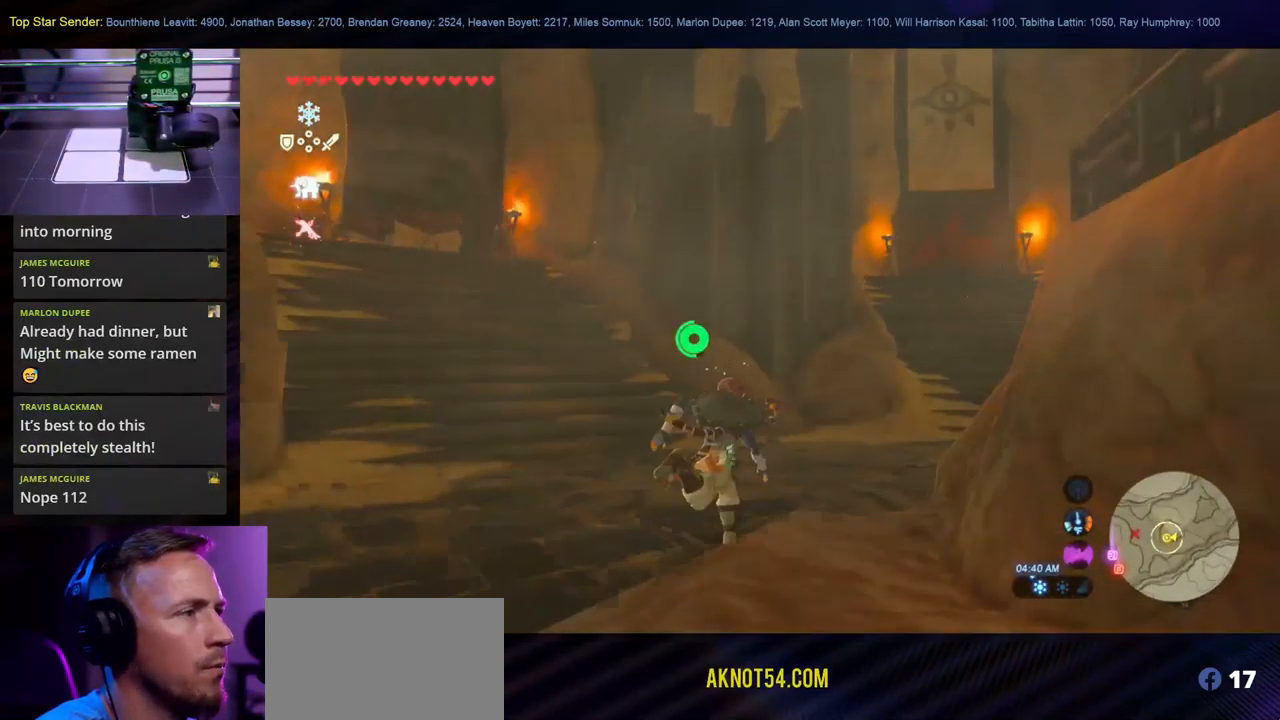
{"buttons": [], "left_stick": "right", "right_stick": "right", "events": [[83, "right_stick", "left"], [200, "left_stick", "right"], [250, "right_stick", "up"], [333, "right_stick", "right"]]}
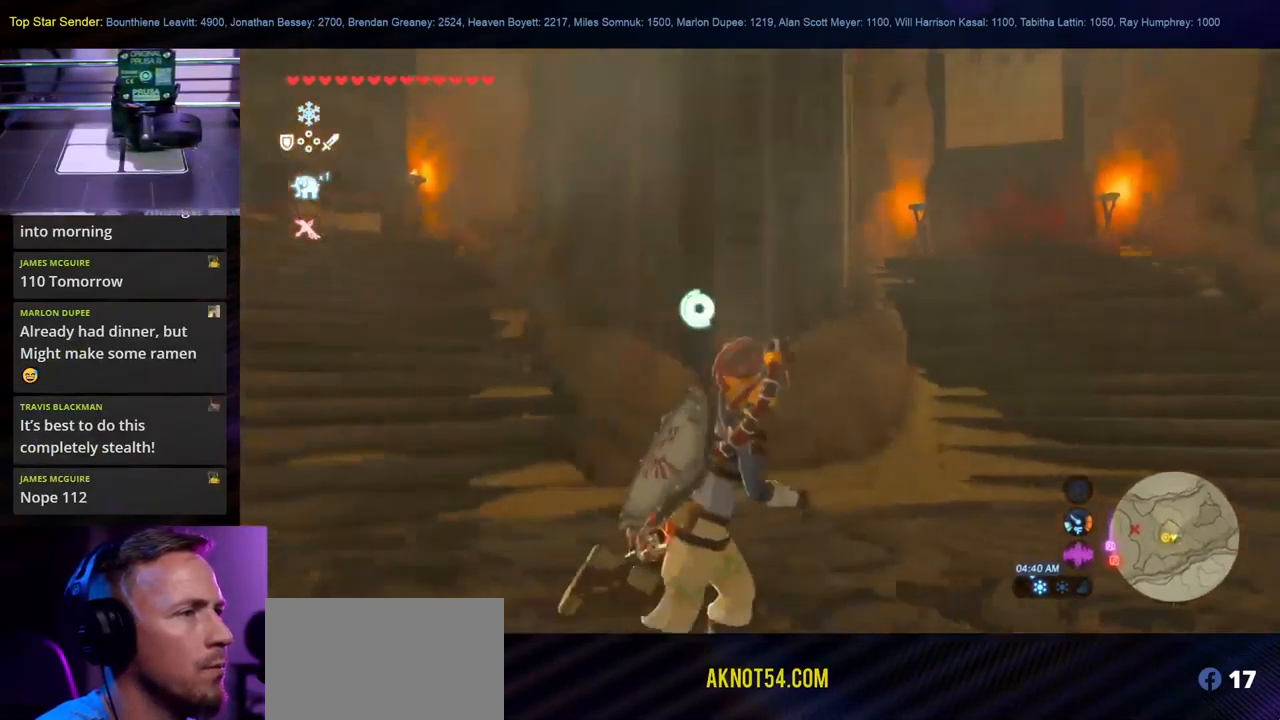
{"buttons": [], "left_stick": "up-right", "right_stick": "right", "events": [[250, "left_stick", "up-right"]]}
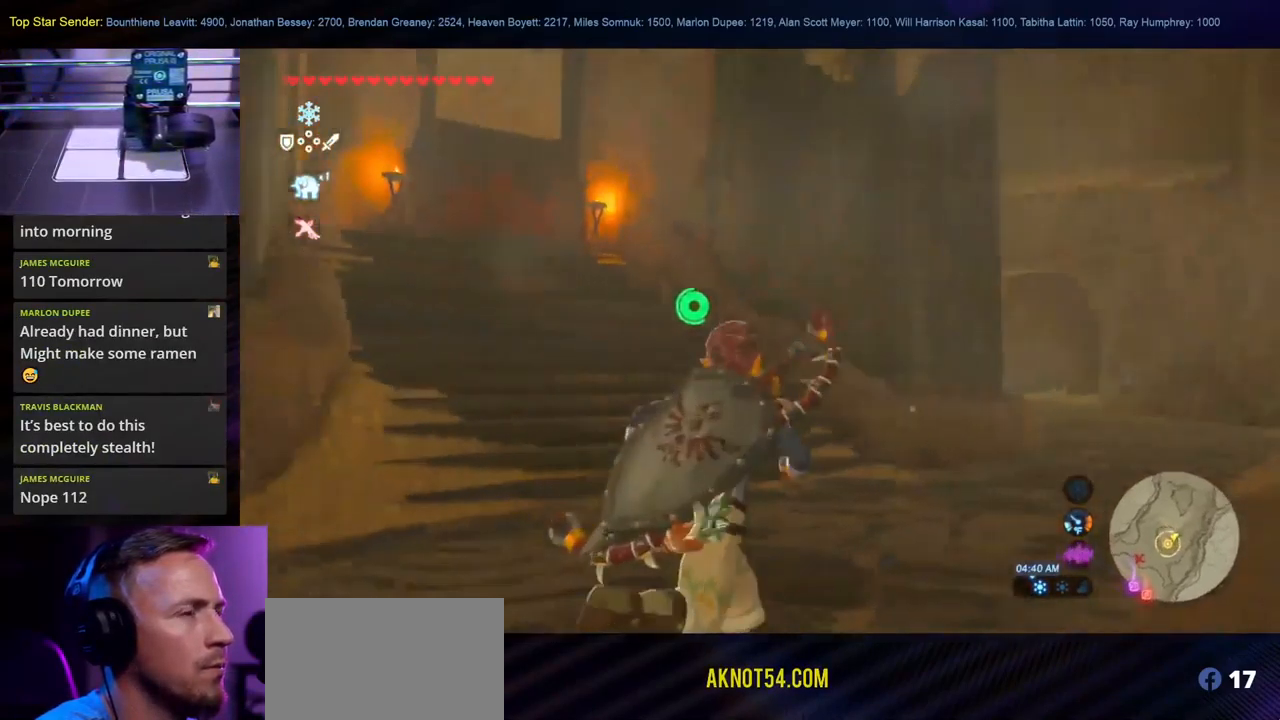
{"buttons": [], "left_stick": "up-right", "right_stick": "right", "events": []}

• What to do: Would you please retype all the data exactly? Leave out whatever pictures it holds.

• Finished task:
{"buttons": [], "left_stick": "right", "right_stick": "right", "events": [[83, "right_stick", "left"], [200, "left_stick", "right"], [250, "right_stick", "up"], [333, "right_stick", "right"]]}
{"buttons": [], "left_stick": "up-right", "right_stick": "right", "events": [[250, "left_stick", "up-right"]]}
{"buttons": [], "left_stick": "up-right", "right_stick": "right", "events": []}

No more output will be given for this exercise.